Rainbow Stage features Canadian actors, musicians and production team members, many of whom are hired locally. Stars for some productions include the directors John Hirsch and Peggy Jarman Green; the conductors Filmer Hubble and Eric Wild; the singing actors Evelyne Anderson, Len Cariou, Ed Evanko, Cliff Gardiner, Morley Meredith, and Bill Walker; the chorus director James Duncan; and the Royal Winnipeg Ballet artistic director Arnold Spohr. Other Canadian performers at Rainbow Stage have included Jan Rubeš, Roma Hearn, Catherine McKinnon, and Wally Koster.
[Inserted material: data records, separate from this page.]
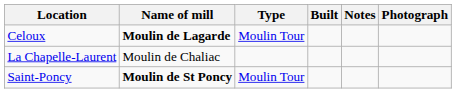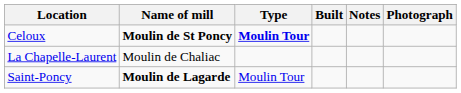Celoux | Name of mill: Moulin de Lagarde -> Moulin de St Poncy
Celoux | Type: normal -> bold
Saint-Poncy | Name of mill: Moulin de St Poncy -> Moulin de Lagarde
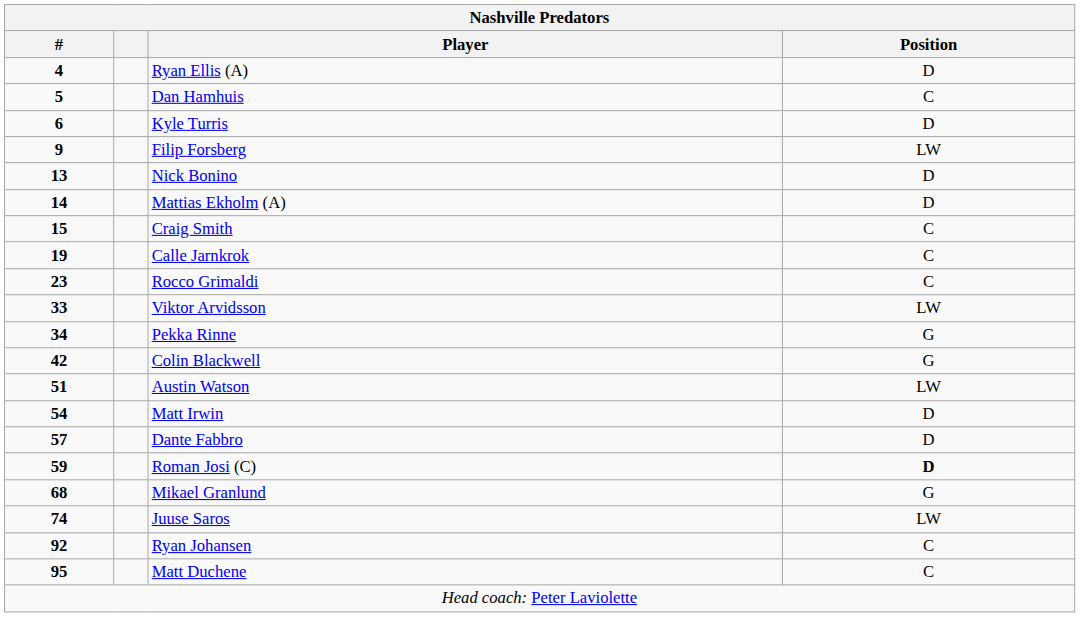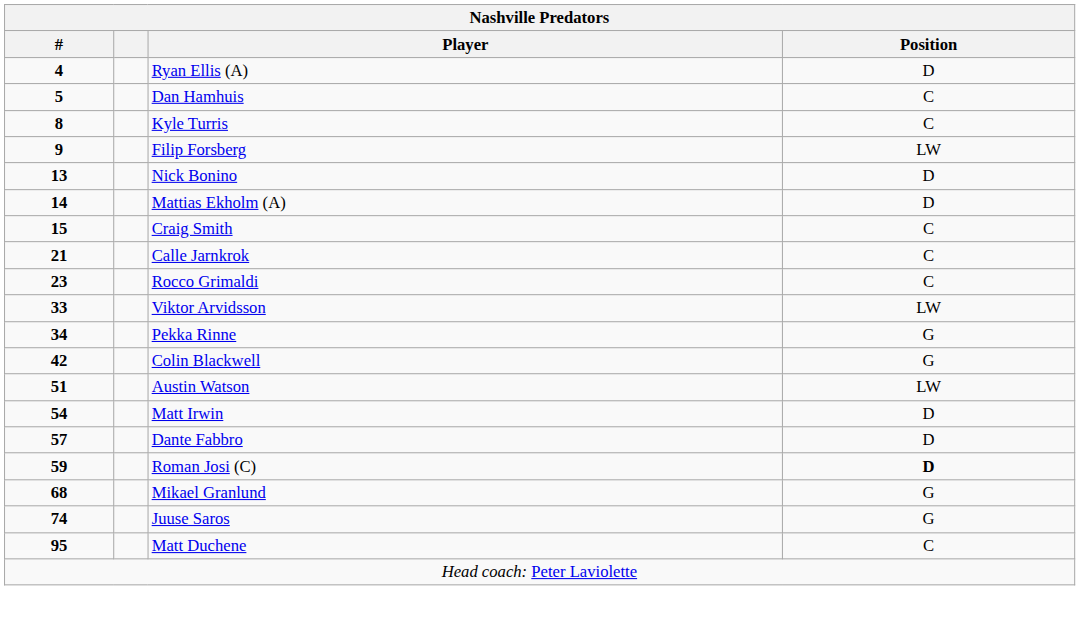Kyle Turris | #: 6 -> 8
Kyle Turris | Position: D -> C
Calle Jarnkrok | #: 19 -> 21
Juuse Saros | Position: LW -> G
- row: 92 | Ryan Johansen | C
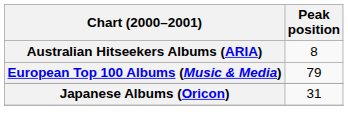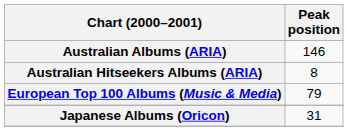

The 2011 production of Hairspray featured American actor George Wendt in the role of Edna Turnblad.

In 2018, Rainbow Stage made a revenue of CA$2.8 million—2% coming from sponsorships, 3% from government (municipal, provincial, and federal), 8% from donations and fundraising, and the rest from earned income (i.e., ticket sales, concessions, souvenirs).